Sari tak menjawab, dua pun langsung melangkahkan kakinya menuju ke arah kebun. Ia tak ingin menghabiskan waktunya untuk berbasa-basi membahas hal yang tidak dianggapnya begitu penting.
Ratih tercengang diam di tempat. Niatnya ingin menemani Sari mencari pria asing itu malah ditinggalkan tanpa pamit.
"Sari gimana sih! Kok aku malah ditinggal? Itu bocah bener-bener ya! Niat ingin bertemu dengan pria asing itu malah gagal. Huft..."
"Kakek! Kakek!"
Setibanya di kebun, Sari memanggil-manggil kakeknya yang tengah menyirami pohon singkong yang masih baru di tanam. Di situ dia melihat kakeknya hanya seorang diri, dia tak mendapati keberadaan Jaka, lalu di mana keberadaan pria itu.
Rahmat menoleh dan mendapati keberadaan cucunya. Dia menggumam dengan fokus menyiram tanamannya. "Loh, ngapain si Sari berteriak teriak kayak gitu?"
Sari berjalan cepat menemuinya. Nafasnya tersengal-sengal setelah berjalan cukup jauh dari rumahnya.
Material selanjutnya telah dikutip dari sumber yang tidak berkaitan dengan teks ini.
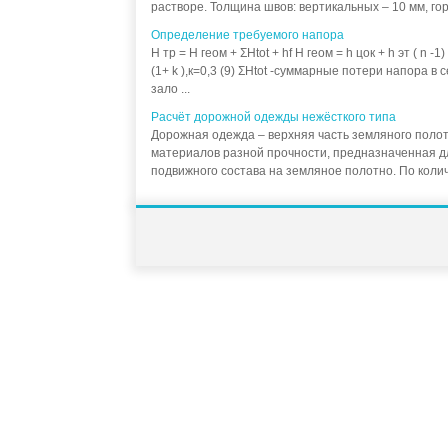
растворе. Толщина швов: вертикальных – 10 мм, гор
Определение требуемого напора
H тр = H геом + ΣHtot + hf H геом = h цок + h эт ( n -1)
(1+ k ),к=0,3 (9) ΣHtot -суммарные потери напора в 
зало ...
Расчёт дорожной одежды нежёсткого типа
Дорожная одежда – верхняя часть земляного полот
материалов разной прочности, предназначенная дл
подвижного состава на земляное полотно. По количе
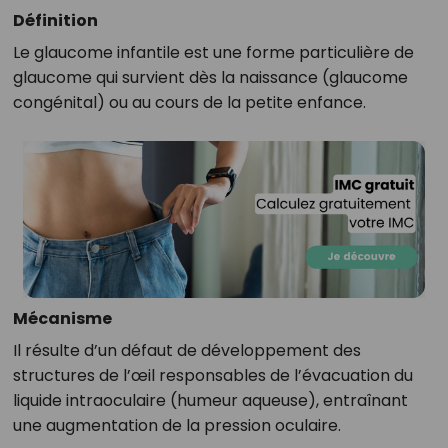
Définition
Le glaucome infantile est une forme particulière de
glaucome qui survient dès la naissance (glaucome
congénital) ou au cours de la petite enfance.
Mécanisme
Il résulte d’un défaut de développement des
structures de l’œil responsables de l’évacuation du
liquide intraoculaire (humeur aqueuse), entraînant
une augmentation de la pression oculaire.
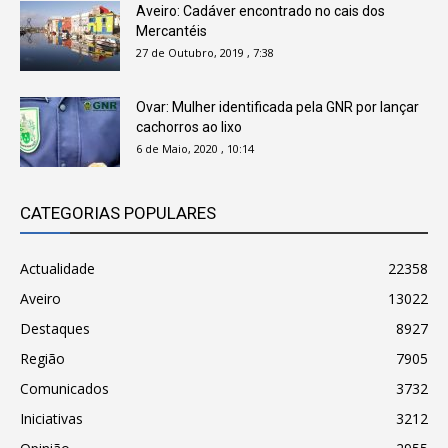
Aveiro: Cadáver encontrado no cais dos
Mercantéis
27 de Outubro, 2019 , 7:38
Ovar: Mulher identificada pela GNR por lançar
cachorros ao lixo
6 de Maio, 2020 , 10:14
CATEGORIAS POPULARES
Actualidade
22358
Aveiro
13022
Destaques
8927
Região
7905
Comunicados
3732
Iniciativas
3212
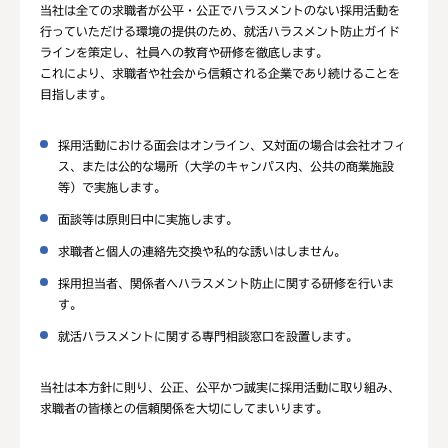
当社は全ての求職者が公平・公正でハラスメントのない採用活動を
行っていただける環境の提供のため、就活ハラスメント防止ガイド
ラインを策定し、社員への教育や研修を徹底します。
これにより、求職者や社会から信頼される企業であり続けることを
目指します。
採用活動における面会はオンライン、又対面の場合は会社オフィ
ス、または公的な場所（大学のキャンパス内、公共の商業施設
等）で実施します。
面談等は原則日中に実施します。
求職者と個人の連絡先交換や私的な誘いはしません。
採用担当者、関係者へハラスメント防止に関する研修を行いま
す。
就活ハラスメントに関する専門相談窓口を設置します。
当社は本方針に則り、公正、公平かつ誠実に採用活動に取り組み、
求職者の皆様との信頼関係を大切にしてまいります。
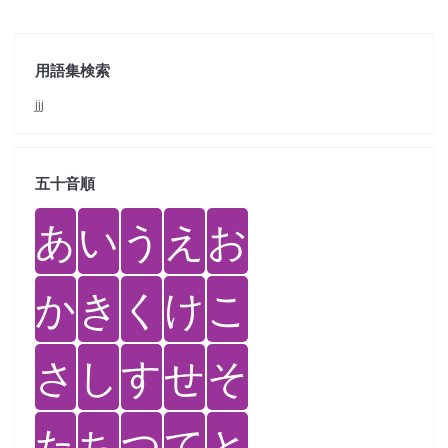
用語集検索
jjj
五十音順
あ
い
う
え
お
か
き
く
け
こ
さ
し
す
せ
そ
た
ち
つ
て
と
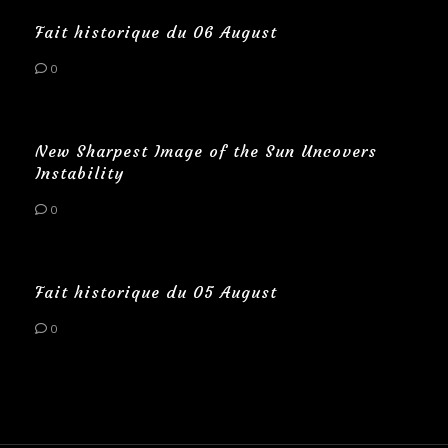
Fait historique du 06 August
0
New Sharpest Image of the Sun Uncovers
Instability
0
Fait historique du 05 August
0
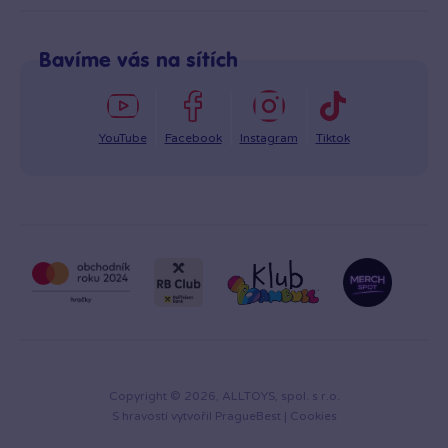
+420 725 331 122
Odstoupení od smlouvy
Po–Pá: 8:00–16:00
Reklamace
Bavíme vás na sítích
info@bambule.cz
Ochrana osobních údajů GDPR
Napsat zprávu
YouTube
Facebook
Instagram
Tiktok
Copyright © 2026, ALLTOYS, spol. s r.o.
S hravostí vytvořil
PragueBest
|
Cookies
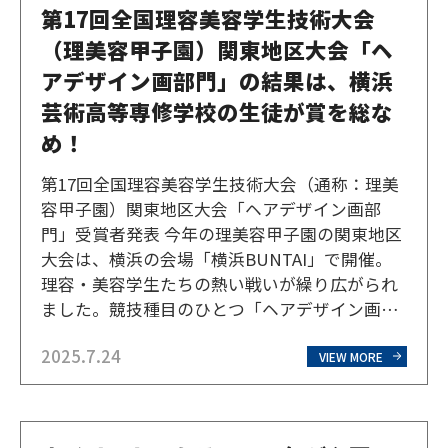
第17回全国理容美容学生技術大会
（理美容甲子園）関東地区大会「ヘ
アデザイン画部門」の結果は、横浜
芸術高等専修学校の生徒が賞を総な
め！
第17回全国理容美容学生技術大会（通称：理美
容甲子園）関東地区大会「ヘアデザイン画部
門」受賞者発表 今年の理美容甲子園の関東地区
大会は、横浜の会場「横浜BUNTAI」で開催。
理容・美容学生たちの熱い戦いが繰り広がられ
ました。競技種目のひとつ「ヘアデザイン画部
門」中学・高校生の部は、横浜芸術高等専修学
2025.7.24
校（通称：横芸）ではこれまで美容師コースの
VIEW MORE
生徒が取り組んでいましたが、今年は美術コー
ス、マンガ・イラ…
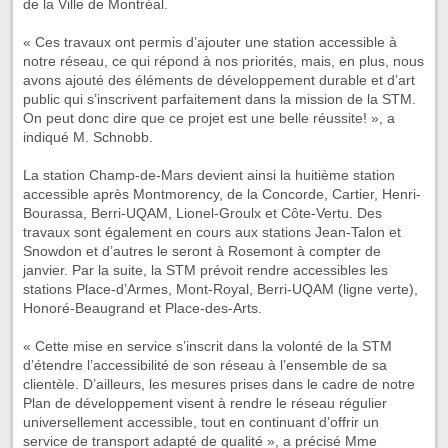
de la Ville de Montréal.
« Ces travaux ont permis d’ajouter une station accessible à
notre réseau, ce qui répond à nos priorités, mais, en plus, nous
avons ajouté des éléments de développement durable et d’art
public qui s’inscrivent parfaitement dans la mission de la STM.
On peut donc dire que ce projet est une belle réussite! », a
indiqué M. Schnobb.
La station Champ-de-Mars devient ainsi la huitième station
accessible après Montmorency, de la Concorde, Cartier, Henri-
Bourassa, Berri-UQAM, Lionel-Groulx et Côte-Vertu. Des
travaux sont également en cours aux stations Jean-Talon et
Snowdon et d’autres le seront à Rosemont à compter de
janvier. Par la suite, la STM prévoit rendre accessibles les
stations Place-d’Armes, Mont-Royal, Berri-UQAM (ligne verte),
Honoré-Beaugrand et Place-des-Arts.
« Cette mise en service s’inscrit dans la volonté de la STM
d’étendre l’accessibilité de son réseau à l’ensemble de sa
clientèle. D’ailleurs, les mesures prises dans le cadre de notre
Plan de développement visent à rendre le réseau régulier
universellement accessible, tout en continuant d’offrir un
service de transport adapté de qualité », a précisé Mme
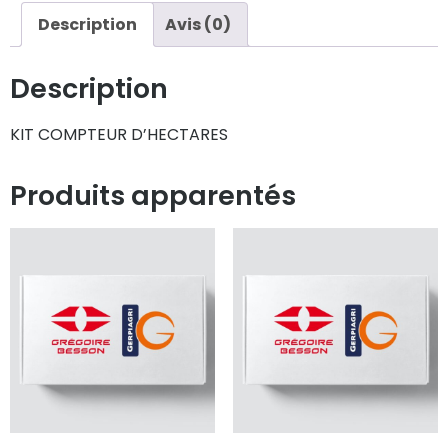
Description
Avis (0)
Description
KIT COMPTEUR D’HECTARES
Produits apparentés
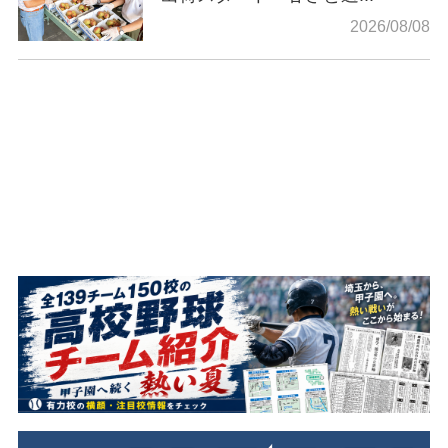
2026/08/08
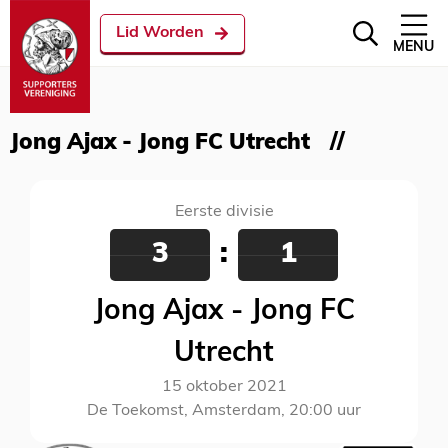
Lid Worden
MENU
Jong Ajax - Jong FC Utrecht
Eerste divisie
3
:
1
Jong Ajax - Jong FC
Utrecht
15 oktober 2021
De Toekomst, Amsterdam, 20:00 uur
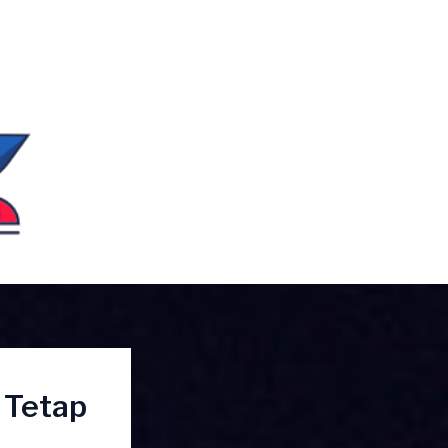
 Tetap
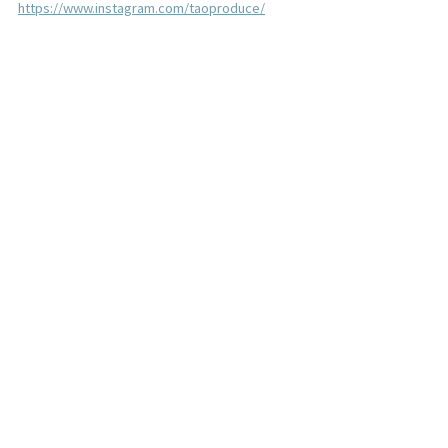
https://www.instagram.com/taoproduce/
イベントワークショップ
blog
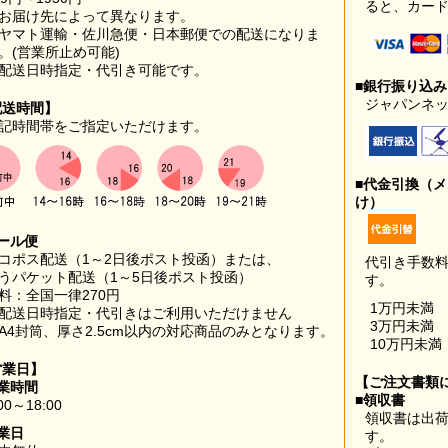
ると、カー
お届け先によって異なります。
ヤマト運輸・佐川急便・日本郵便での配送になりま
。(営業所止め可能)
配送日時指定・代引き可能です。
■銀行振り込
ジャパンネッ
配送時間】
記時間帯をご指定いただけます。
■代金引換（
け）
ール便
コポス配送（1～2日後ポスト投函）または、
代引き手数
うパケット配送（1～5日後ポスト投函）
す。
料：全国一律270円
1万円未満
配送日時指定・代引きはご利用いただけません
3万円未満
A4封筒、厚さ2.5cm以内の対応商品のみとなります。
10万円未満
営業日】
【ご注文書類
業時間
■領収書
00～18:00
領収書は出荷
業日
す。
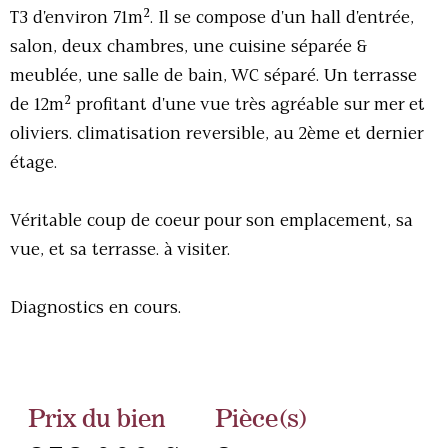
T3 d'environ 71m². Il se compose d'un hall d'entrée,
salon, deux chambres, une cuisine séparée &
meublée, une salle de bain, WC séparé. Un terrasse
de 12m² profitant d'une vue très agréable sur mer et
oliviers. climatisation reversible, au 2ème et dernier
étage.
Véritable coup de coeur pour son emplacement, sa
vue, et sa terrasse. à visiter.
Diagnostics en cours.
Prix du bien
Pièce(s)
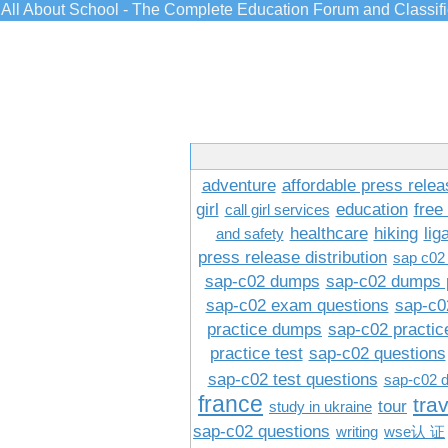
All About School - The Complete Education Forum and Classif
adventure
affordable press relea
girl
education
free
call girl services
healthcare
hiking
lig
and safety
press release distribution
sap c02
sap-c02 dumps
sap-c02 dumps 
sap-c02 exam questions
sap-c0
practice dumps
sap-c02 practi
practice test
sap-c02 questions
sap-c02 test questions
sap-c02 
france
tra
tour
study in ukraine
sap-c02 questions
writing
wse认 证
"Kek, mas Jaka mana? Apa dia tadi nyusul kakek ke sini?"
"Jaka? Dia nggak ada di sini kok, bukannya tadi dia ada di rumah? Memangnya dia nggak sama kamu di rumah?"
"Tidak kek, mas Jaka nggak ada di rumah. Aku bahkan sudah mencarinya, tapi dia nggak ada. Aku pikir dia nyusul kakek ke sini, ternyata dia juga nggak ada di sini. Lalu sekarang dia ada di mana kek? Aku khawatir, kalau sampai dia kenapa-napa gimana?"